Wherever the string "their" appears in the listing, copy that line.

---------------

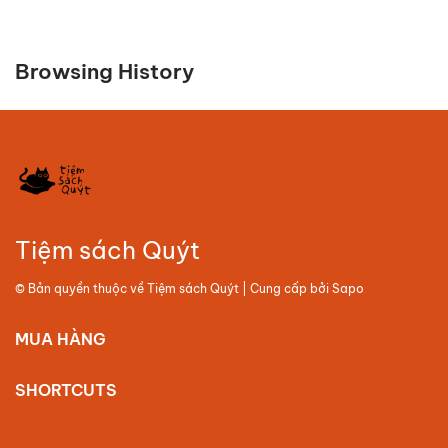
Browsing History
Tiệm sách Quýt
© Bản quyền thuộc về
Tiệm sách Quýt
| Cung cấp bởi
Sapo
MUA HÀNG
SHORTCUTS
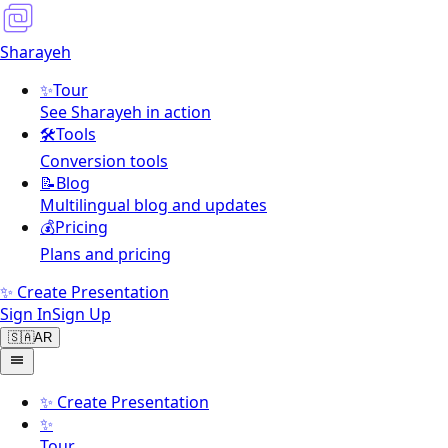
Sharayeh
✨
Tour
See Sharayeh in action
🛠️
Tools
Conversion tools
📝
Blog
Multilingual blog and updates
💰
Pricing
Plans and pricing
✨ Create Presentation
Sign In
Sign Up
🇸🇦
AR
✨
Create Presentation
✨
Tour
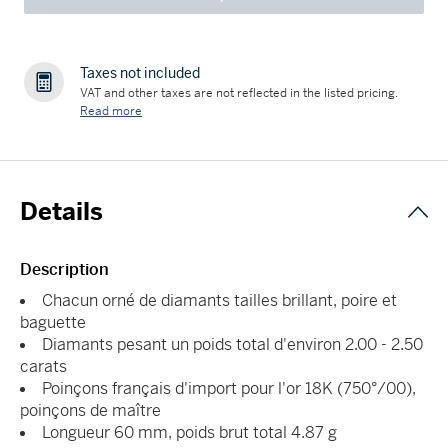
Taxes not included
VAT and other taxes are not reflected in the listed pricing.
Read more
Details
Description
Chacun orné de diamants tailles brillant, poire et
baguette
Diamants pesant un poids total d'environ 2.00 - 2.50
carats
Poinçons français d'import pour l'or 18K (750°/00),
poinçons de maître
Longueur 60 mm, poids brut total 4.87 g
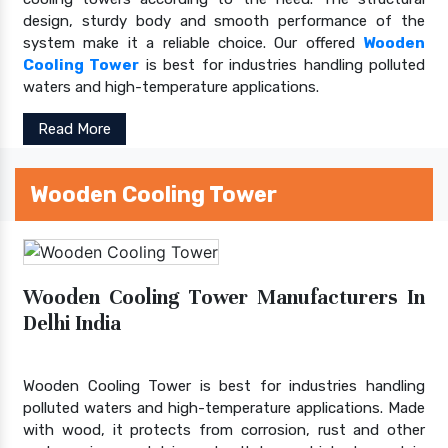
design, sturdy body and smooth performance of the
system make it a reliable choice. Our offered
Wooden
Cooling Tower
is best for industries handling polluted
waters and high-temperature applications.
Read More
Wooden Cooling Tower
Wooden Cooling Tower Manufacturers In
Delhi India
Wooden Cooling Tower is best for industries handling
polluted waters and high-temperature applications. Made
with wood, it protects from corrosion, rust and other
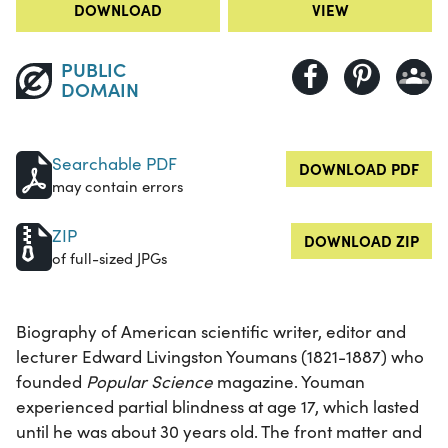
DOWNLOAD
VIEW
PUBLIC
DOMAIN
Searchable PDF
DOWNLOAD PDF
may contain errors
ZIP
DOWNLOAD ZIP
of full-sized JPGs
Biography of American scientific writer, editor and
lecturer Edward Livingston Youmans (1821-1887) who
founded
Popular Science
magazine. Youman
experienced partial blindness at age 17, which lasted
until he was about 30 years old. The front matter and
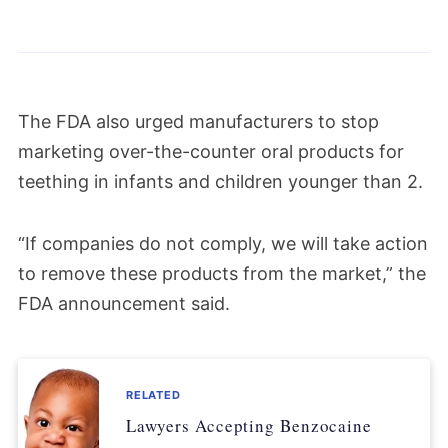
The FDA also urged manufacturers to stop
marketing over-the-counter oral products for
teething in infants and children younger than 2.
“If companies do not comply, we will take action
to remove these products from the market,” the
FDA announcement said.
RELATED
Lawyers Accepting Benzocaine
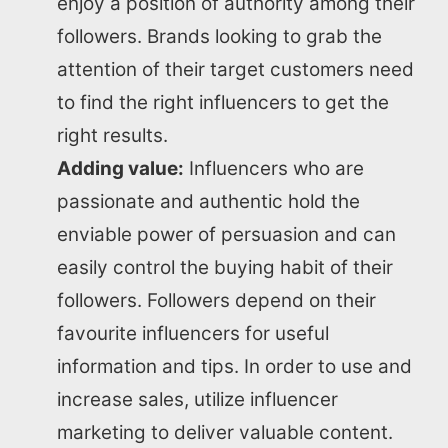
enjoy a position of authority among their
followers. Brands looking to grab the
attention of their target customers need
to find the right influencers to get the
right results.
Adding value:
Influencers who are
passionate and authentic hold the
enviable power of persuasion and can
easily control the buying habit of their
followers. Followers depend on their
Home
favourite influencers for useful
information and tips. In order to use and
About us
increase sales, utilize influencer
marketing to deliver valuable content.
SEO Services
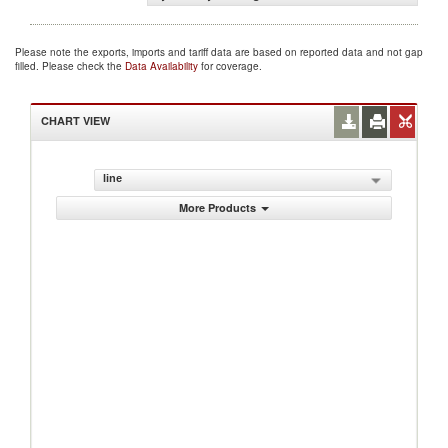
Please note the exports, imports and tariff data are based on reported data and not gap
filled. Please check the
Data Availability
for coverage.
CHART VIEW
line
More Products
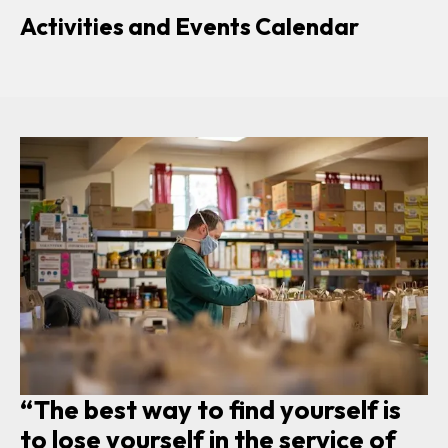
Activities and Events Calendar
“The best way to find yourself is
to lose yourself in the service of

---------------

Solution to the exercise:
enjoy a position of authority among their
attention of their target customers need
easily control the buying habit of their
followers. Followers depend on their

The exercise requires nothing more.